Starting from the first two rational approximants $p_0/q_0 = 1/1, p_1/q_1 = 3/2$, the remaining approximants $p_k/q_k$ can be read off from the recursive rule (*)

$p_{k+1} = 2p_k + p_{k-1} \qquad q_{k+1} = 2q_k + q_{k-1}$

and for the purpose of determining the triangle-squares, we are really interested only in every other one of the denominators $q_k$, that is to say, $q_1, q_3, q_5, \ldots$. We can get a recursive rule for these from

$q_{k+2} = 2q_{k+1} + q_k = 2(2q_k + q_{k-1}) + q_k = 6q_k - q_{k-2}$

where the last equation follows easily from the recursive rule (*). The same recursion thus gives the $y_k$ and $m_k$:

$y_k = 2, 12, 70, 408, \ldots,$

$m_k = 1, 6, 35, 204, \ldots,$

namely $m_k = 6m_{k-1} - m_{k-2}$.

To get a closed form for the $m_k$ (whose squares are triangular), we can now apply the familiar method of generating functions (see here for a worked example of this method to derive the closed form for the Fibonacci numbers). Form

$f(x) = m_1 + m_2 x + m_3 x^2 + \ldots = 1 + 6x + 35x^2 + \ldots$

and use the recursive rule for the $m_k$ to deduce (after some manipulation) that

$\displaystyle f(x) = \frac1{1 - 6x + x^2}.$

The denominator expands as $(1 - (3 + \sqrt{8})x)(1 - (3 - \sqrt{8})x)$; by the method of partial fractions, we obtain

$\displaystyle f(x) = \frac{(3 + \sqrt{8})/2\sqrt{8}}{1 - (3 + \sqrt{8})x} - \frac{(3 - \sqrt{8})/2\sqrt{8}}{1 - (3 - \sqrt{8})x}$

and from there, expanding the preceding line in geometric series, we derive a closed form for the $m_k$:

$\displaystyle m_k = \frac1{2\sqrt{8}}((3 + \sqrt{8})^k - (3 - \sqrt{8})^k)$

Nice! If you prefer, this is just the integer part of $\displaystyle \frac1{2\sqrt{8}}(3 + \sqrt{8})^k$.

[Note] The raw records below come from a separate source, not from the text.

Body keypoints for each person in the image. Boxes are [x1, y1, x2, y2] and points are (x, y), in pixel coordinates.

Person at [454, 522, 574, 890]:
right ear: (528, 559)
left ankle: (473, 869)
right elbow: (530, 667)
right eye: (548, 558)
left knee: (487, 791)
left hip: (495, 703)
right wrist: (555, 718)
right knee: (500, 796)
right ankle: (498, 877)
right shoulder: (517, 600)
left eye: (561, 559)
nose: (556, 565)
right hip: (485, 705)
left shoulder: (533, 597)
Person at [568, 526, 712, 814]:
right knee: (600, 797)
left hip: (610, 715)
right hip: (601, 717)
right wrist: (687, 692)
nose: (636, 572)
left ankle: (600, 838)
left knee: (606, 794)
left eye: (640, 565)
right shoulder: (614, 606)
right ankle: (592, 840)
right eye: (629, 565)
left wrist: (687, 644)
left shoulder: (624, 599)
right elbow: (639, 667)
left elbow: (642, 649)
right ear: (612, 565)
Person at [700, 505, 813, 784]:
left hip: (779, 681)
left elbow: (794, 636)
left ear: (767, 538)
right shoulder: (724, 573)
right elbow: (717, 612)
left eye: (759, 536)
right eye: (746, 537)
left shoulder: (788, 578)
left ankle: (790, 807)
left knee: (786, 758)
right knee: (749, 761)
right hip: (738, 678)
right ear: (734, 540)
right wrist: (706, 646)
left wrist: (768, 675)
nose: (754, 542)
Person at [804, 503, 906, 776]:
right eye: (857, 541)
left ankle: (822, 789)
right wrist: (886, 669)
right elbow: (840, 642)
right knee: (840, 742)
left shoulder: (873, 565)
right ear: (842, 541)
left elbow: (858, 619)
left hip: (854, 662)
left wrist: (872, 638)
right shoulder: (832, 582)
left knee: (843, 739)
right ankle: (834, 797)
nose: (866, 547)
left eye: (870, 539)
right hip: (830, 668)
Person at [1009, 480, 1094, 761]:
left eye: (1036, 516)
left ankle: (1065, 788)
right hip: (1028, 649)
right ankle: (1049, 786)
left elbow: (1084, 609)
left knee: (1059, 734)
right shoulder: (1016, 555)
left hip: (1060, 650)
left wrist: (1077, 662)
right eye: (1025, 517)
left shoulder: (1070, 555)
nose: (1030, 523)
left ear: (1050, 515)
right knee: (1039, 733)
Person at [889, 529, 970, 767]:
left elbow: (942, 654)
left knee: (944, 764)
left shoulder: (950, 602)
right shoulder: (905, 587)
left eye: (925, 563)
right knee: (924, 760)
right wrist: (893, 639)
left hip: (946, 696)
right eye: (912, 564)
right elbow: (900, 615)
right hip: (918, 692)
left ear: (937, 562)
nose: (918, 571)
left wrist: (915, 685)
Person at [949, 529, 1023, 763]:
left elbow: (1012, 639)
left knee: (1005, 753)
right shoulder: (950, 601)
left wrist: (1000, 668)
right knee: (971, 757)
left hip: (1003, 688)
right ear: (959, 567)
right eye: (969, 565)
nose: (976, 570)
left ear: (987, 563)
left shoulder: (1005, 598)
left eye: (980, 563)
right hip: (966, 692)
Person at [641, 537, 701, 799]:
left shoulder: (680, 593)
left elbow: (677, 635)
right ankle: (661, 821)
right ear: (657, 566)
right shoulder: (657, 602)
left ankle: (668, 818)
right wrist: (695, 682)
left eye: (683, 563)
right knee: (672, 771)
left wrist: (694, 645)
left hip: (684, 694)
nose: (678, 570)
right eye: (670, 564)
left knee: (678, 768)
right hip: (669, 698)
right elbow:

So, the $k^{th}$ triangular square is

$\displaystyle \frac1{32}((3 + \sqrt{8})^{2k} + (3 - \sqrt{8})^{2k} - 2).$

Sweet.

Having gone through this analysis, the same method can be used to determine those squares which are pentagonal (the first few pentagonal numbers are $1, 1+4, 1+4+7, 1+4+7+10, \ldots$). I’ll let readers work this out if they like; suffice it to say that the $k^{th}$ square which is also pentagonal is the square of

$\displaystyle \frac1{2\sqrt{24}}((5 + \sqrt{24})^{2k-1} - (5 - \sqrt{24})^{2k-1}).$

And that’s about as far as I got with this. After trying a few numerical forays with a hand-held calculator, my gut feeling is that I’d be amazed if there were any triangular-square-pentagonals past $m = 1$. But can anyone clinch the case?

[Edit: I’ve corrected the exponents in the last displayed line, from $k$ to $2k-1$.]